*YOUR ASSIGNMENT*: Would you quote, word for word, the stretch of material from its very beginning through the line containing "Type behandlinger instituttet tilbyr", that line included?

*MATERIAL FOR THIS TASK*:

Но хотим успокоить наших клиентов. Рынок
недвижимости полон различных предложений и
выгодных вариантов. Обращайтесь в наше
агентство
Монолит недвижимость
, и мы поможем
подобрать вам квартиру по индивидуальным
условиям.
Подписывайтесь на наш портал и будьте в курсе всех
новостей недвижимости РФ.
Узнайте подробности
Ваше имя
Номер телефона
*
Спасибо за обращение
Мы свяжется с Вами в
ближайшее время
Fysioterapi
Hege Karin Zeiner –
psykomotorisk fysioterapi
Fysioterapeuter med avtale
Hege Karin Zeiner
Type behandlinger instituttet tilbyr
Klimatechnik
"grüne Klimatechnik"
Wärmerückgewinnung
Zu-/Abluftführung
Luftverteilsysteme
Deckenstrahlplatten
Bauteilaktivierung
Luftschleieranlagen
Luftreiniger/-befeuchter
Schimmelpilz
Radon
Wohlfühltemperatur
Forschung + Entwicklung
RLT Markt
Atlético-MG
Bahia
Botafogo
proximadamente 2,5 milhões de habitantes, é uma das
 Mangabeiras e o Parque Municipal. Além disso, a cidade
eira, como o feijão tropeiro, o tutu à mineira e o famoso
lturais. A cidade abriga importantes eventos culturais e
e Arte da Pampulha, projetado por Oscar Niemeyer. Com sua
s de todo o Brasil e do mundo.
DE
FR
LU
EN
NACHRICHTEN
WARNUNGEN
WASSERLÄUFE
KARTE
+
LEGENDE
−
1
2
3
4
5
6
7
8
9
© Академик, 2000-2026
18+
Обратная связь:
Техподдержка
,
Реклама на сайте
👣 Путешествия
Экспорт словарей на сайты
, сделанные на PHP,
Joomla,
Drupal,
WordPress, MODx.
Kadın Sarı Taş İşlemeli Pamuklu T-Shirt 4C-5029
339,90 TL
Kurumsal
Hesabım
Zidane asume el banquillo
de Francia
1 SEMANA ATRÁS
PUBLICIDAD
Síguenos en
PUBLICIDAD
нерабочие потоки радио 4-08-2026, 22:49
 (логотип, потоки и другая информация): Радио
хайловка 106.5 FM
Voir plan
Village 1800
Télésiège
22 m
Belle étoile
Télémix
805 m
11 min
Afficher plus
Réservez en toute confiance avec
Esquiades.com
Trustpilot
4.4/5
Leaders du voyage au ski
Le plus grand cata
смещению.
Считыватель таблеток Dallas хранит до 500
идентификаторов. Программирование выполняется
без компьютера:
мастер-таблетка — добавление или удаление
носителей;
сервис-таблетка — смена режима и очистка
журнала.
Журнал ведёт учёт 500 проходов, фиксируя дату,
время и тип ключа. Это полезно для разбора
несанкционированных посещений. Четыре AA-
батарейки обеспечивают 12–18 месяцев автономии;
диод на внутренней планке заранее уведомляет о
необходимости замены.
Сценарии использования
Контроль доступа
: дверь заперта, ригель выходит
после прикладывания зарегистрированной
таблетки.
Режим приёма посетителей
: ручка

*WRITTEN RESPONSE*:
Но хотим успокоить наших клиентов. Рынок
недвижимости полон различных предложений и
выгодных вариантов. Обращайтесь в наше
агентство
Монолит недвижимость
, и мы поможем
подобрать вам квартиру по индивидуальным
условиям.
Подписывайтесь на наш портал и будьте в курсе всех
новостей недвижимости РФ.
Узнайте подробности
Ваше имя
Номер телефона
*
Спасибо за обращение
Мы свяжется с Вами в
ближайшее время
Fysioterapi
Hege Karin Zeiner –
psykomotorisk fysioterapi
Fysioterapeuter med avtale
Hege Karin Zeiner
Type behandlinger instituttet tilbyr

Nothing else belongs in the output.